“A lot of the community is just now noticing (the farmstead),” Museum Committee Chair and volunteer coordinator Danielle Bachant-Bell said.
The farmstead is 11 acres, and it holds two homes, four outbuildings, orchards and gardens, according to its website.
The farmstead usually has open hours the last Saturday of every month. In December, the last Saturday is between Christmas and New Year’s, so the volunteers planned an event earlier in the month to draw the community into their hands-on museum.
The food provided at the holiday event was made from ingredients grown on the farm. Volunteers make syrup from the maple trees on the property during the winter. In January and February, visitors can see the tapping, flowing and bottling.
Other events at the farmstead teach Bloomington residents to cook and garden.
Bloomington Restorations has owned the farmstead since 2004, and they have organized the fall open house for the past three years.
“The story of the Hinkle-Garton Farmstead is the story of changing ways in the Midwest for the past 150 years,” a sign in the house said. “We’ve gone from a farming and small town lifestyle to what we know today.”
Daisy Hinkle-Garton donated the farmstead to Bloomington Restorations in 2004.
“She was a very active person in the community, and she wanted this to be Bloomington’s farmstead,” Bachant-Bell said. “She wanted this to be a part of the community.”

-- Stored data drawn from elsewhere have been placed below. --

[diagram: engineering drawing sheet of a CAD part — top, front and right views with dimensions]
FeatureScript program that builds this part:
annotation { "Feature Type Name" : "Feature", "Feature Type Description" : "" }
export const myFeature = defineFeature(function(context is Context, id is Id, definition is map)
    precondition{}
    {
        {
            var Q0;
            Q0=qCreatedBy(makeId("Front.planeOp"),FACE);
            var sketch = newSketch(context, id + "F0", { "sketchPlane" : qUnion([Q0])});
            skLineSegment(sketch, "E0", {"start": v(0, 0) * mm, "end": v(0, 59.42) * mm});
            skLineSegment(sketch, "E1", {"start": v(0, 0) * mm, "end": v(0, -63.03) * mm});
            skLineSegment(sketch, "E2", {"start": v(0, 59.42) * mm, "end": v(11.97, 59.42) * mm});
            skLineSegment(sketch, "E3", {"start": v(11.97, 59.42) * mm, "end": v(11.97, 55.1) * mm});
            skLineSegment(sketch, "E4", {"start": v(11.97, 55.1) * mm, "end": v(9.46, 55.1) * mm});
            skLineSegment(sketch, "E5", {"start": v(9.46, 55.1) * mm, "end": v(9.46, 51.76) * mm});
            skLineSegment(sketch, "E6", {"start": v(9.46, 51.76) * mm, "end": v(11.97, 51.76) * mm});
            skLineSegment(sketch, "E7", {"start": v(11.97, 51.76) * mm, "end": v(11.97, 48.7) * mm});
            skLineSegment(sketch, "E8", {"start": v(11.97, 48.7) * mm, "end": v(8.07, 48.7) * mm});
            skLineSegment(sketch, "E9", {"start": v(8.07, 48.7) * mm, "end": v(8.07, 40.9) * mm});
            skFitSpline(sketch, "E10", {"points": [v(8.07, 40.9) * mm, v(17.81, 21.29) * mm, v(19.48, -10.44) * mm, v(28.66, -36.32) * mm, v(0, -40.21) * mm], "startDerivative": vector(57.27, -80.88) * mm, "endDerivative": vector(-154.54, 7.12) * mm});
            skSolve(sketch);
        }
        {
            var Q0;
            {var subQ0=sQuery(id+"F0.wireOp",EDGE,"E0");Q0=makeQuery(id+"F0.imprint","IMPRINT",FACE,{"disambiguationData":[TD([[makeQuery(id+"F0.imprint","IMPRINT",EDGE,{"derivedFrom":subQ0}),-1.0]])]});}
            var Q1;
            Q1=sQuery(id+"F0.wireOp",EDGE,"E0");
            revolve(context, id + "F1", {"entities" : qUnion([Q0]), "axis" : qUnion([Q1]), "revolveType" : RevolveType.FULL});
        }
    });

Daisy Hinkle-Garton made provisions to ensure the property would remain a farmstead.
“She knew that if she did not leave her property in a trust document, the land would be developed,” Bachant-Bell said. The land is protected in three ways: H-G placed it in her trust, it’s a local historic place and it’s on a National Register of Historic Places.
The house is a museum and historic site, but unlike many museums everything can be touched.
“If someone wants to sit in that chair, as long as it doesn’t break, that’s fine,” Bachant-Bell said. “We want people to use it.”